═════ EXCERPT TO READ
Question about the lagged expectation operators


I am trying to simulate a simple general equilibrium model introduced by Wen (2002). My problem is the capital investment decisions must be made in advance for at least one period. So, the capital investment will not respond to demand shocks instantaneously. Some of the first order conditions have the lagged expectation operator and I tried to incorporate it to the code (first two equations). However, the Blanchard condition is not met. Without the operators there is a steady state solution and I also get the impulse responses, but that’s not what I want to solve.

Any help is highly appreciated. I attached my .mod file.

wen.mod (1.18 KB)

Try using an auxiliary variable, see [Expected value of a power)
══════════
#### [DIRECTIONS FOR THIS TASK]
Resume the forum thread on lagged expectation operators, picking up right after its final line. The data that comes next has no connection to the forum thread on lagged expectation operators.
═════ STORED DATA
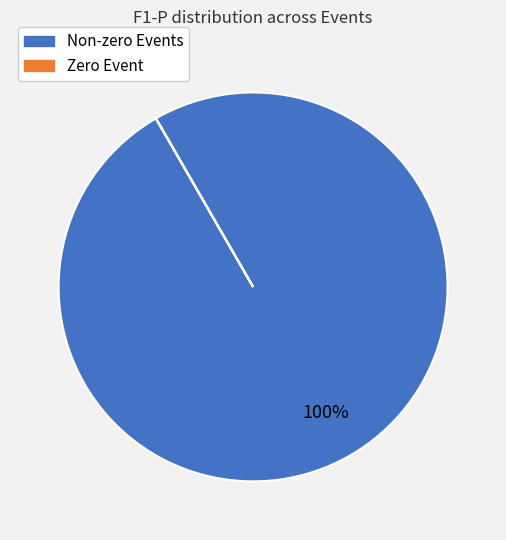

To the nearest percent, what is the difference between the largest and smallest slice percentages?

100%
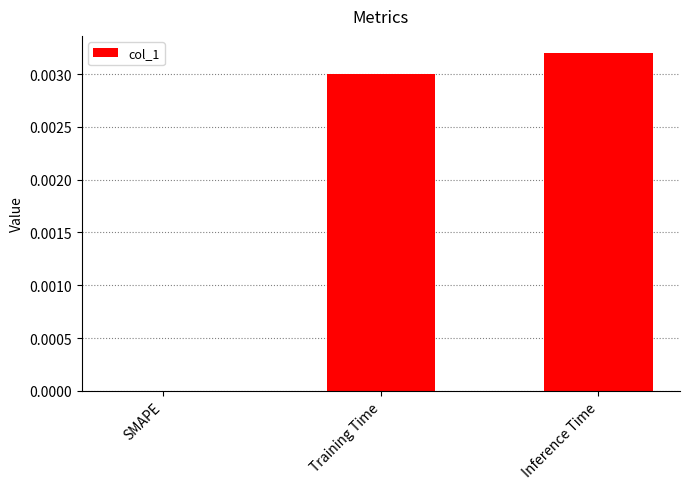

True or false: the data shows 0.0 at Inference Time.

True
══════════
#### [ANSWER AREA]
Thank you very much for your prompt reply. I tried to add auxiliary variables, but it doesn’t seem to work. Probably I’m doing something wrong but I can’t find the problem.

Basically I want to have two equations:

E_(t-1)[f(theta_t, c_t, theta_(t+1), c_(t+1), k_(t+1), n_(t+1))]=0;


E_(t-1)[g(n_t, theta_t, c_t, k_t, n_t)]=0;

and to handle this I defined z1=f(t+1) and used z1(-1)=0. Similarly for the second equation I defined z2=g(t+1) and used z2(-1)=0. But the rank condition is not verified.

Thank you for your help!
wen.mod (1.21 KB)